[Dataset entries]
__________

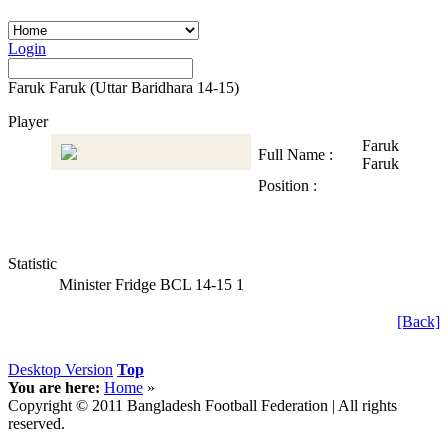
Login
Faruk Faruk (Uttar Baridhara 14-15)
Player
Faruk
Full Name :
Faruk
Position :
Statistic
Minister Fridge BCL 14-15
1
[Back]
Desktop Version
Top
You are here:
Home
»
Copyright © 2011 Bangladesh Football Federation | All rights
reserved.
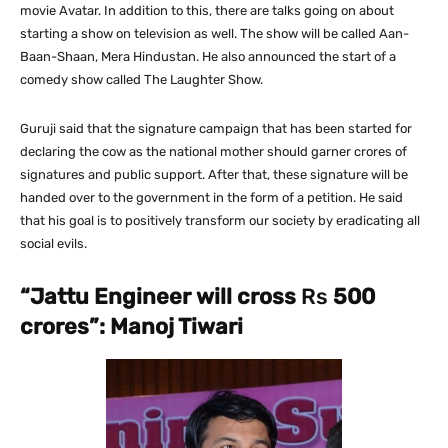
movie Avatar. In addition to this, there are talks going on about
starting a show on television as well. The show will be called Aan-
Baan-Shaan, Mera Hindustan. He also announced the start of a
comedy show called The Laughter Show.
Guruji said that the signature campaign that has been started for
declaring the cow as the national mother should garner crores of
signatures and public support. After that, these signature will be
handed over to the government in the form of a petition. He said
that his goal is to positively transform our society by eradicating all
social evils.
“Jattu Engineer will cross
Rs
500
crores”: Manoj Tiwari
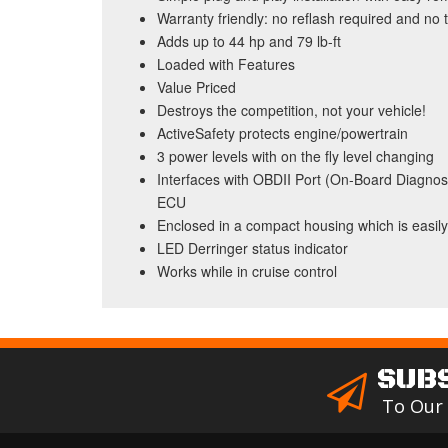
Warranty friendly: no reflash required and no 
Adds up to 44 hp and 79 lb-ft
Loaded with Features
Value Priced
Destroys the competition, not your vehicle!
ActiveSafety protects engine/powertrain
3 power levels with on the fly level changing
Interfaces with OBDII Port (On-Board Diagnost
ECU
Enclosed in a compact housing which is easil
LED Derringer status indicator
Works while in cruise control
SUB
To Our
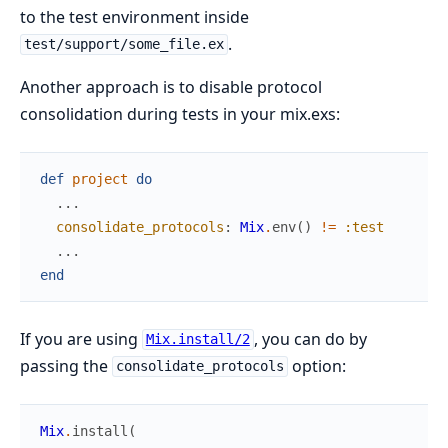
to the test environment inside
.
test/support/some_file.ex
Another approach is to disable protocol
consolidation during tests in your mix.exs:
def
project
do
...
consolidate_protocols
:
Mix
.
env
(
)
!=
:test
...
end
If you are using
, you can do by
Mix.install/2
passing the
option:
consolidate_protocols
Mix
.
install
(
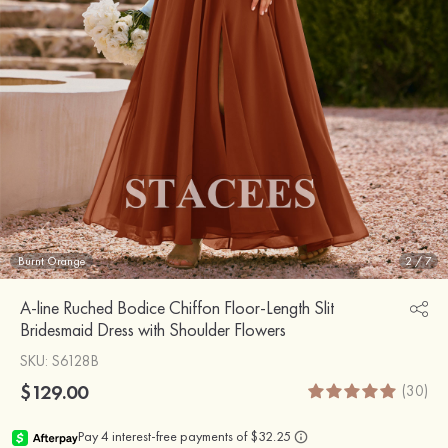
Burnt Orange
2
/
7
A-line Ruched Bodice Chiffon Floor-Length Slit
Bridesmaid Dress with Shoulder Flowers
SKU
: S6128B
$129.00
(30)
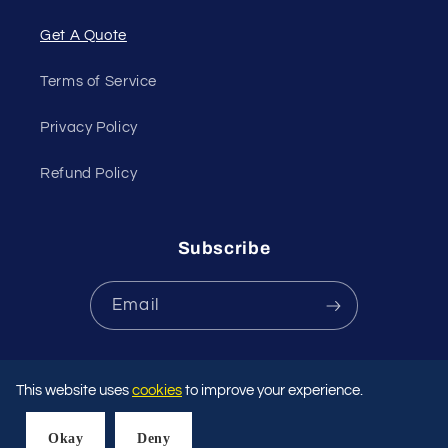
Get A Quote
Terms of Service
Privacy Policy
Refund Policy
Subscribe
Email
Payment
This website uses
cookies
to improve your experience.
methods
Okay
Deny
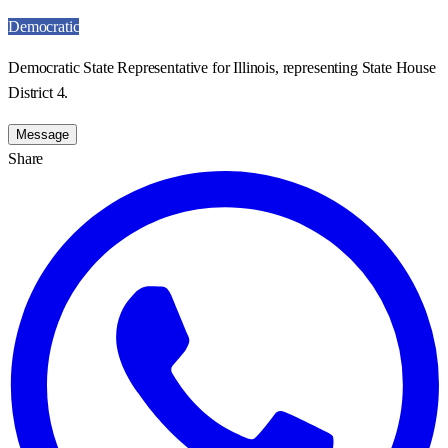
Democratic
Democratic State Representative for Illinois, representing State House
District 4.
Message
Share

__________

Exactly as they stand, retype all the entries, but omit the pictures.

Login
Faruk Faruk (Uttar Baridhara 14-15)
Player
Faruk
Full Name :
Faruk
Position :
Statistic
Minister Fridge BCL 14-15
1
[Back]
Desktop Version
Top
You are here:
Home
»
Copyright © 2011 Bangladesh Football Federation | All rights
reserved.
movie Avatar. In addition to this, there are talks going on about
starting a show on television as well. The show will be called Aan-
Baan-Shaan, Mera Hindustan. He also announced the start of a
comedy show called The Laughter Show.
Guruji said that the signature campaign that has been started for
declaring the cow as the national mother should garner crores of
signatures and public support. After that, these signature will be
handed over to the government in the form of a petition. He said
that his goal is to positively transform our society by eradicating all
social evils.
“Jattu Engineer will cross
Rs
500
crores”: Manoj Tiwari
Warranty friendly: no reflash required and no 
Adds up to 44 hp and 79 lb-ft
Loaded with Features
Value Priced
Destroys the competition, not your vehicle!
ActiveSafety protects engine/powertrain
3 power levels with on the fly level changing
Interfaces with OBDII Port (On-Board Diagnost
ECU
Enclosed in a compact housing which is easil
LED Derringer status indicator
Works while in cruise control
SUB
To Our
to the test environment inside
.
test/support/some_file.ex
Another approach is to disable protocol
consolidation during tests in your mix.exs:
def
project
do
...
consolidate_protocols
:
Mix
.
env
(
)
!=
:test
...
end
If you are using
, you can do by
Mix.install/2
passing the
option:
consolidate_protocols
Mix
.
install
(
Burnt Orange
2
/
7
A-line Ruched Bodice Chiffon Floor-Length Slit
Bridesmaid Dress with Shoulder Flowers
SKU
: S6128B
$129.00
(30)
Get A Quote
Terms of Service
Privacy Policy
Refund Policy
Subscribe
Email
Payment
This website uses
cookies
to improve your experience.
methods
Okay
Deny
Democratic
Democratic State Representative for Illinois, representing State House
District 4.
Message
Share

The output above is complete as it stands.